Heading into her fourth year of a five-year doctoral program in counseling psychology, Louis recently learned she is the winner of the prestigious Boren Fellowship. Offered through the National Security Education Program, the award provides funding for graduate students to study less-commonly taught languages that promote national security.

As a result, Louis is putting her dissertation research and defense on the fast-track, condensing what is usually a yearlong process into a few months so she can leave this fall to spend 10 months studying and working in Haiti through her Boren award. Her Boren proposal includes teaching a trauma course and helping with psychology student supervision at the University State of Haiti; spending time working with Partners in Health, an organization that trains health and mental health professionals in its teaching hospital; and volunteering once a month with Soulaje Lespri Moun, a nonprofit that provides disaster prevention education.

"I'm hoping to conduct preliminary research over the summer and defend in August. I just want to get a lot of things done before I leave," says Louis, a student in the University of Georgia College of Education's department of counseling and human development services. "When I'm in Haiti, I just really want to focus on my proposal I submitted for the Boren Fellowship."

Her summer data collection will also be assisted by funding from the UGA Latin American and Caribbean Studies Institute and the UGA Graduate School.

Louis is no stranger to Haiti.

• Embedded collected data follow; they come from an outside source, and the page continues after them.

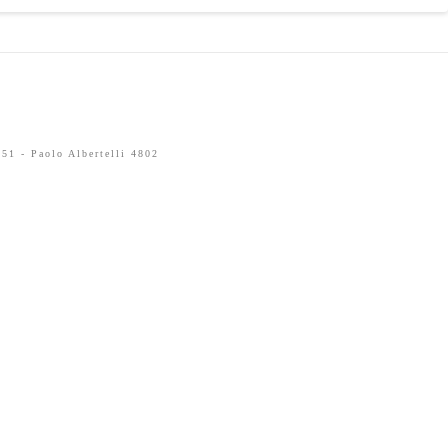
51 - Paolo Albertelli 4802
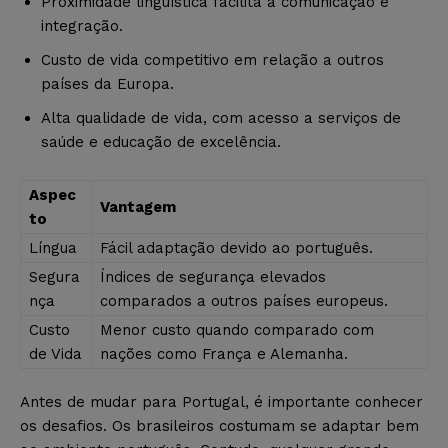
Proximidade linguística facilita a comunicação e
integração.
Custo de vida competitivo em relação a outros
países da Europa.
Alta qualidade de vida, com acesso a serviços de
saúde e educação de excelência.
Aspec
Vantagem
to
Língua
Fácil adaptação devido ao português.
Segura
Índices de segurança elevados
nça
comparados a outros países europeus.
Custo
Menor custo quando comparado com
de Vida
nações como França e Alemanha.
Antes de mudar para Portugal, é importante conhecer
os desafios. Os brasileiros costumam se adaptar bem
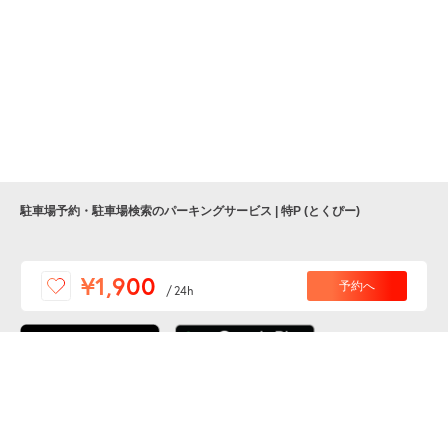
駐車場予約・駐車場検索のパーキングサービス | 特P (とくぴー)
便利な特Pアプリを
¥1,900
予約へ
/
24h
ダウンロードしよう！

Previous projects include engaging in humanitarian relief work with the Man Dodo Foundation after Hurricane Matthew and taking part in a mental health training program for Haitian teachers. Her last trip to the island was in December, where she worked with Global Trauma Research to spend a week training Haitian professionals in practical mental health skills while addressing some of their community needs.

"We do a lot of training," she says, "There is a need and a desire to learn about mental health, and we work to eradicate that stigma."

The Boren Fellowship supports studying languages in areas that are critical to U.S. interests, which is why part of Louis' proposal for the fellowship includes taking additional courses in Haitian Creole.

"We can do an internship, we can do clinical work, we can do research," she says. "However we want to tailor our year abroad, with the idea that we're taking courses within that country, we're being exposed, immersed and connected to the locals."

As a Haitian-American, Louis says learning about the resiliency of the population is inspirational. Her dissertation focuses on how the perceptions of mental health professionals can positively or negatively influence how they serve others in disaster settings.

She is one of three UGA students who received the Boren Awards this year.